Based on your own selection process, what advice do you have for applicants who are trying to draw up to a list of target schools to which to apply? I had a two-step process in MBA school selection:

1) Check your compatibility with your desired schools: What are your personal objectives in doing an MBA? Does it fit the mission of the school and vice versa? This is important to consider because if the mission of the school is attuned with yours, then you will be able to make the most out of the experience. Get to know the school, not just through information that’s readily available online. Attend information sessions to meet the people that make up the community of the school. This will help you grasp the atmosphere and character of your desired school.
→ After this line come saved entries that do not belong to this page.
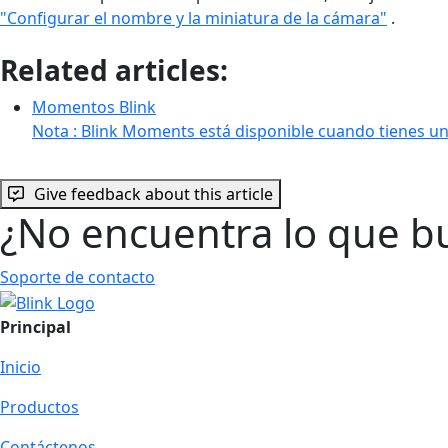
"Configurar el nombre y la miniatura de la cámara"
.
Related articles:
Momentos Blink
Nota : Blink Moments está disponible cuando tienes un
Give feedback about this article
¿No encuentra lo que b
Soporte de contacto
Principal
Inicio
Productos
Contáctenos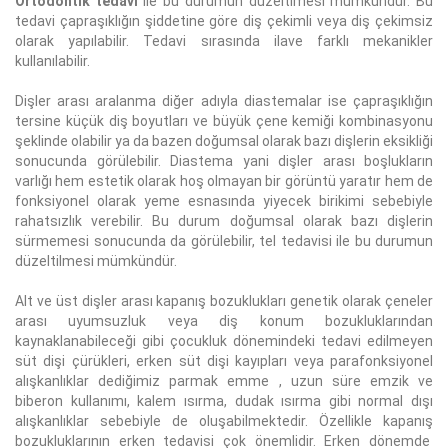
Ortodontik tedavi
ile bu durumun düzeltimesi mümkündür. Bu
tedavi çapraşıklığın şiddetine göre diş çekimli veya diş çekimsiz
olarak yapılabilir. Tedavi sırasında ilave farklı mekanikler
kullanılabilir.
Dişler arası aralanma diğer adıyla diastemalar ise çapraşıklığın
tersine küçük diş boyutları ve büyük çene kemiği kombinasyonu
şeklinde olabilir ya da bazen doğumsal olarak bazı dişlerin eksikliği
sonucunda görülebilir. Diastema yani dişler arası boşlukların
varlığı hem estetik olarak hoş olmayan bir görüntü yaratır hem de
fonksiyonel olarak yeme esnasında yiyecek birikimi sebebiyle
rahatsızlık verebilir. Bu durum doğumsal olarak bazı dişlerin
sürmemesi sonucunda da görülebilir, tel tedavisi ile bu durumun
düzeltilmesi mümkündür.
Alt ve üst dişler arası kapanış bozuklukları genetik olarak çeneler
arası uyumsuzluk veya diş konum bozukluklarından
kaynaklanabileceği gibi çocukluk dönemindeki tedavi edilmeyen
süt dişi çürükleri, erken süt dişi kayıpları veya parafonksiyonel
alışkanlıklar dediğimiz parmak emme , uzun süre emzik ve
biberon kullanımı, kalem ısırma, dudak ısırma gibi normal dışı
alışkanlıklar sebebiyle de oluşabilmektedir. Özellikle kapanış
bozukluklarının erken tedavisi çok önemlidir. Erken dönemde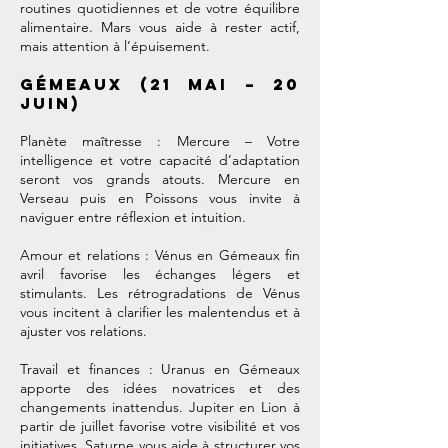
routines quotidiennes et de votre équilibre
alimentaire. Mars vous aide à rester actif,
mais attention à l’épuisement.
Gémeaux (21 mai – 20
juin)
Planète maîtresse : Mercure – Votre
intelligence et votre capacité d’adaptation
seront vos grands atouts. Mercure en
Verseau puis en Poissons vous invite à
naviguer entre réflexion et intuition.
Amour et relations : Vénus en Gémeaux fin
avril favorise les échanges légers et
stimulants. Les rétrogradations de Vénus
vous incitent à clarifier les malentendus et à
ajuster vos relations.
Travail et finances : Uranus en Gémeaux
apporte des idées novatrices et des
changements inattendus. Jupiter en Lion à
partir de juillet favorise votre visibilité et vos
initiatives. Saturne vous aide à structurer vos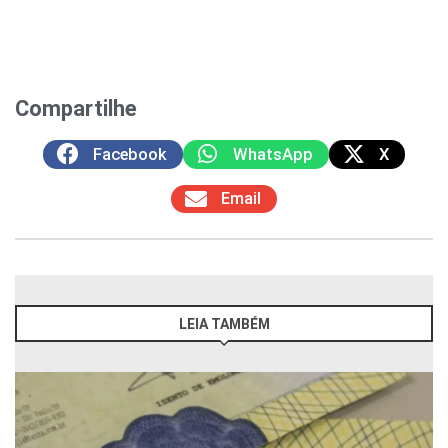
Compartilhe
Facebook
WhatsApp
X
Email
LEIA TAMBÉM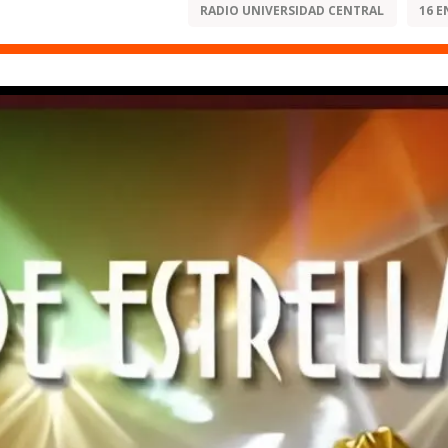
RADIO UNIVERSIDAD CENTRAL
16 E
2) Streamline your options to fit your purpose for doing the MBA: In my experience, I researched about schools through various means – visiting the campus and attending information sessions and networking events. I met people from the schools and learned from their experiences. From these, I learned which school suited my purpose for doing the MBA. I ended up applying only to one school that is the school I will go to—IESE MBA.
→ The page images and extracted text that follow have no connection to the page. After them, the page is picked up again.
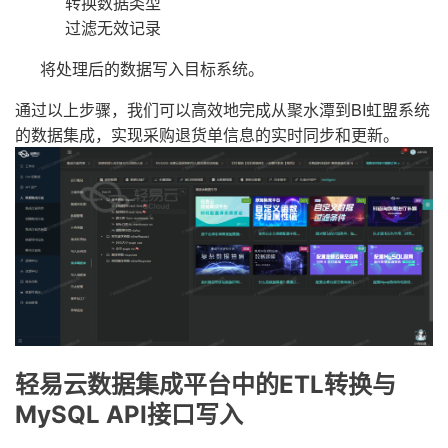
转换数据类型
过滤无效记录
将处理后的数据写入目标系统。
通过以上步骤，我们可以高效地完成从聚水潭到BI虹盟系统
的数据集成，实现采购退货单信息的实时同步和更新。
轻易云数据集成平台中的ETL转换与
MySQL API接口写入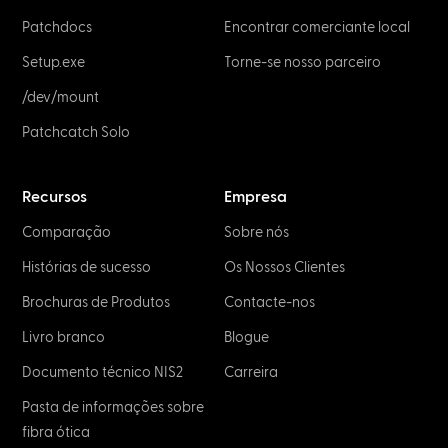
Patchdocs
Encontrar comerciante local
Setup.exe
Torne-se nosso parceiro
/dev/mount
Patchcatch Solo
Recursos
Empresa
Comparação
Sobre nós
Histórias de sucesso
Os Nossos Clientes
Brochuras de Produtos
Contacte-nos
Livro branco
Blogue
Documento técnico NIS2
Carreira
Pasta de informações sobre
fibra ótica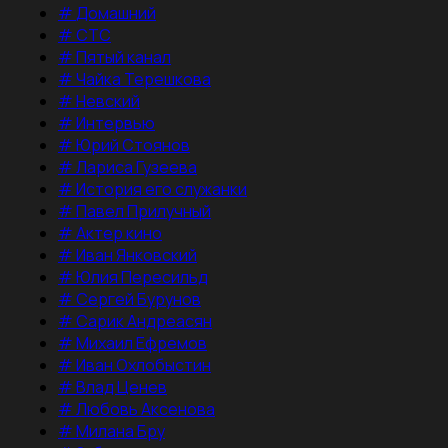
#
Домашний
#
СТС
#
Пятый канал
#
Чайка Терешкова
#
Невский
#
Интервью
#
Юрий Стоянов
#
Лариса Гузеева
#
История его служанки
#
Павел Прилучный
#
Актер кино
#
Иван Янковский
#
Юлия Пересильд
#
Сергей Бурунов
#
Сарик Андреасян
#
Михаил Ефремов
#
Иван Охлобыстин
#
Влад Ценев
#
Любовь Аксенова
#
Милана Бру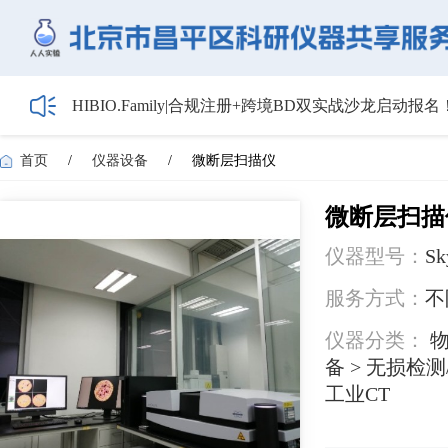
HIBIO.Family|合规注册+跨境BD双实战沙龙启动报名
【会议通知】2026年储能技术应用线上研讨会（第
【最新日程】2026年智慧电厂论坛议程首发！邀您4月
首页
/
仪器设备
/
微断层扫描仪
关于召开2026年度昌平区高新技术企业培育工作会
5月1日起全面施行！经营主体登记新规范来了——
微断层扫描
仪器型号：
Sk
服务方式：
不
仪器分类：
物
备 > 无损检
工业CT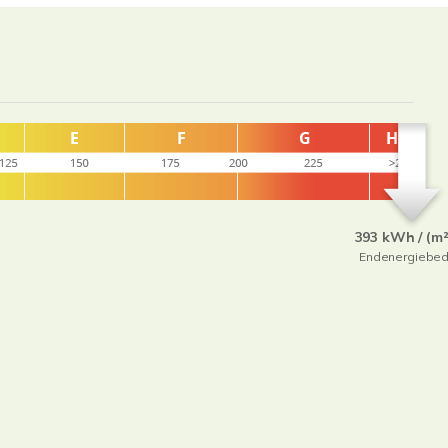
393 kWh / (m²
Endenergiebed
Applying to an MBA is not just about submitting to a lot of schools and going into the best that you get. It will be a lifetime partnership with the community of the school. Spend ample time thinking of your purpose in doing the MBA and research well on the schools that best supports you to achieve that and only apply to those.

What advice do you have for applicants in actually applying to a school, writing essays, doing admission interviews, and getting recommenders to write letters on your behalf? MBA applications entailsa lot of requirements, but even with all these, don’t forget to check the big picture. What is your story? What message do you want to convey to the admissions committee? All of these must be clearly communicated in the various application requirements. The MBA application is not just completing a checklist of items describing your achievements. Keep in mind that it is not only how great you have been in where you were—generally, everyone applying for an MBA is a stellar candidate. Rather, it is more of what you want to do in the future and how will the particular school help you achieve that?
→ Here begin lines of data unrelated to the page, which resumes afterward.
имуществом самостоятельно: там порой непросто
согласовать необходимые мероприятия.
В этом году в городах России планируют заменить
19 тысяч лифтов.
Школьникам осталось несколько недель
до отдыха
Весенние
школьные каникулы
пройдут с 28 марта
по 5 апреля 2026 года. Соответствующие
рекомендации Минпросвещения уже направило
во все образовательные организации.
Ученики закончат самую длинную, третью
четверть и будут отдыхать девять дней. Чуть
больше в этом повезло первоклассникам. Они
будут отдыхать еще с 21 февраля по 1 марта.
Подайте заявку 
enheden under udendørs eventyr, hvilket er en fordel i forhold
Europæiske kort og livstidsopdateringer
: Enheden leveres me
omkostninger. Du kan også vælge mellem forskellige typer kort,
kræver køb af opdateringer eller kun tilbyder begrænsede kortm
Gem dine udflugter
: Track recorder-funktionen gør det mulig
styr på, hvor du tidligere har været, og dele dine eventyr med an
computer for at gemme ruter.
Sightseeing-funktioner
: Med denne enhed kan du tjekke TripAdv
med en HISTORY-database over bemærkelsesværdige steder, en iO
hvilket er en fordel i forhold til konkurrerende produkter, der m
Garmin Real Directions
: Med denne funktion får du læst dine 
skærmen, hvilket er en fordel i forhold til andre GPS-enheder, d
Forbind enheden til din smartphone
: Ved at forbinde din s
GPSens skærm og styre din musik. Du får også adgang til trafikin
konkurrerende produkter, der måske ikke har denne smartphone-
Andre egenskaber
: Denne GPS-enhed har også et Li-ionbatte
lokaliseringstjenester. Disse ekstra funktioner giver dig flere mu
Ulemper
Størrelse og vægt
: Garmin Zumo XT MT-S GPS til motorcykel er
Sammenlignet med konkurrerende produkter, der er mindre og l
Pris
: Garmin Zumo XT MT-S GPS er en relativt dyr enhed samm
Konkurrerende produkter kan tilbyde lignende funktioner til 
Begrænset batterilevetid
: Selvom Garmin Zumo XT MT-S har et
What led you to choose this program for your full-time MBA? In choosing which MBA school to apply to, first, the school must be prestigious; it definitely must be among the top MBA schools in globally.

Second, it must have a great geographic location. I wanted to be in a city that had a different language from my own. I think being able to study another language is part of the cultural and learning experience of doing an MBA.

Third would be the duration of the program that, for me. needed to be two years. The first year is when you learn about yourself, you curate your dreams and you explore. The second year is when you make things happen. Being an expert in anything takes time. A year felt too short, while two years seemed just right.

Last – but the most important criteria – would be the adherence of the school’s mission to my purpose of doing the MBA.

I only applied to one school and it was part of the risk I took which was part of the learning experience of applying into an MBA school. To better explain my thought process in choosing to apply only to IESE, I hope this blog post serves as a good guide:

What would you ultimately like to achieve before you graduate? Before I graduate, my goals are the following:

1) To clearly determine which career to shift to after the MBA where I will be able to succeed and to make a relevant change in my environment

2) To develop a more global mindset through the entire international experience I will have. It would be a big bonus to be fluent in another language.

3) To immerse in new experiences, to meet new people, to dream bigger every time!

I am confident that the school I will be going to will support all these objectives through proper guidance in choosing the right career path with a very hands-on career services team for the students, through a very diverse community, and through their mission of ensuring that their students create a positive impact through the work that I will engage in.